第81話 会計の転生
ユーリ会計が目を覚ますと、そこは神殿だった。
「え? なんで私はこんなところに??」
ユーリはこれまでのことをできる限り思い出そうとした。公募作品が完成して、ポストに入れて……。その時、コーギー部長もついてきたんだった。そのままお散歩に行こうとしたら……。

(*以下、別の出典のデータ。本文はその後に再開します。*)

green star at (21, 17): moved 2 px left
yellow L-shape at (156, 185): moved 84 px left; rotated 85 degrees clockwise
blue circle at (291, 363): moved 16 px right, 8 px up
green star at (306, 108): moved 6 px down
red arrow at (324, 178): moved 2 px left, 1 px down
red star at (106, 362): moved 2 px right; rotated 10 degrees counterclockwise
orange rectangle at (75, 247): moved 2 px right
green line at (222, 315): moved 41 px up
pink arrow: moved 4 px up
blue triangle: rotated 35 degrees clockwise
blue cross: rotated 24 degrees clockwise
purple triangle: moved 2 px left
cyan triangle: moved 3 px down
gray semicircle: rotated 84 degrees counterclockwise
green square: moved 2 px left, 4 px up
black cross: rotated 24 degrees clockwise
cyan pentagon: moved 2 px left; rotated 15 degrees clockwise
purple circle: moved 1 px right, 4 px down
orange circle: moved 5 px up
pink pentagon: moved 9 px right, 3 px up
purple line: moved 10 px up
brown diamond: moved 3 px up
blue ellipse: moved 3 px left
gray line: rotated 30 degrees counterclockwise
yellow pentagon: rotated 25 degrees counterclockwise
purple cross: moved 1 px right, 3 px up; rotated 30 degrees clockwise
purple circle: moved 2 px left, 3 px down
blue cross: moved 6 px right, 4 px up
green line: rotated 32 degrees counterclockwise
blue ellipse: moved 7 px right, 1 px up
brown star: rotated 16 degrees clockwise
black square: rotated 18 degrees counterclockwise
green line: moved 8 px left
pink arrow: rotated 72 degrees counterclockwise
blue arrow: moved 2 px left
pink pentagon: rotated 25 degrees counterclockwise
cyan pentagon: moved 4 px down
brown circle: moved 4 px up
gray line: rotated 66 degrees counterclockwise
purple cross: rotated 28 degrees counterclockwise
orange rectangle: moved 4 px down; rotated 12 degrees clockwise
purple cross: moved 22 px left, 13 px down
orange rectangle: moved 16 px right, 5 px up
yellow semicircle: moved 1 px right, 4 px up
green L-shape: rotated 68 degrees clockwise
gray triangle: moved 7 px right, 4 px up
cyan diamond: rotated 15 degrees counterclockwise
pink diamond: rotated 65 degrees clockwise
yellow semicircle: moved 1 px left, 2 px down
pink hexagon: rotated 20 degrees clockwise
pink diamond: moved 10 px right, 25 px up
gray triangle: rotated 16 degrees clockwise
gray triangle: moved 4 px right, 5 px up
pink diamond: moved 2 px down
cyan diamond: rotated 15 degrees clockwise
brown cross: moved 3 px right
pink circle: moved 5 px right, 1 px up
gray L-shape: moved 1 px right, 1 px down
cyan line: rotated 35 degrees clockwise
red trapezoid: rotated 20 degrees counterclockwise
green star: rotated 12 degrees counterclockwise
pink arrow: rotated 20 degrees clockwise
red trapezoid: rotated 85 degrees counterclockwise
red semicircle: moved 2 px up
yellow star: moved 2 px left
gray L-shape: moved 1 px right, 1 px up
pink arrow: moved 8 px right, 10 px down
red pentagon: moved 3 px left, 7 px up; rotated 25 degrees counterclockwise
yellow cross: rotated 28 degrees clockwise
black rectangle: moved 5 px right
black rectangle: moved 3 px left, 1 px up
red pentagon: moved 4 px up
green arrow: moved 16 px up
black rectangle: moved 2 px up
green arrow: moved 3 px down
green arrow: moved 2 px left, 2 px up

「ユーリちゃんこんにちは! 私はホワイトベリー☆ よろしくね!」
そこから記憶が無くて。なんか怖い思いをした気がするんだけど……。
「完全無視?! 認識すらされてない! 察しがいい貴女なら”ブラックベリーと何か関係あるんじゃない?”とか思うでしょ、普通! ねえったらぁ……無視しないでよぉ」
手のひらサイズの羽のついた妖精は、ユーリの毛束をちょいとつかんで引っ張った。
「わかったわよ。あなた、何か知ってるんでしょ? 一体何が起こっているのよ?」
「よーやく話してくれる気になったわね。ここはね、カクヨムワールドっていうんだけど、最近CHIORIってシステムが暴走して、世界の一部がおかしくなったの。犬はほとんどコーギーになっちゃって、大変よ」
「いいじゃない、コーギー。かわいいし」
「そんな呑気な話じゃないの! ブラックベリーは私の双子のお姉ちゃんなんだけど、増えたコーギーに食べられちゃったんだから!」
「えええ! あのコーギー、そんなやばい奴だったの?!」
「そうよ。貴女も食べられそうになったのを私が助けたの」
「え? ホント? ありがと……。でも、なんで助けてくれたの……?」
「貴女には見えたんでしょ? 私の友達のパンツの妖精」
「え? ま、まあ、ね」
パンツの妖精は、以前書いた小作品だ。
「友達の友達は、私の友達よ。それに貴女ならお姉ちゃんの仇を討ってくれるんじゃないかって……」
ホワイトベリーは悲しそうな顔をした。
「そ、そうよね。お姉ちゃんがそんなことになって、残念だわ……。でも、私にできることなんてあるのかしら?」
「異世界転生した者は勇者の力があるの! さっきアマカワって子も来てたから、二人で力を合わせれば、きっと大丈夫よ!」
ホワイトベリーが満面の笑みを見せる。姉を亡くしたのによく笑えるなぁ。妖精は人間とは違うのかもしれない。
それにしても、アマカワはきっと天川書記だよな? 顧問もいるのだろうか。でもさっきの話だと二人って……。
ユーリはうーんと唸ったが、とりあえず近くの街に向かうことにした。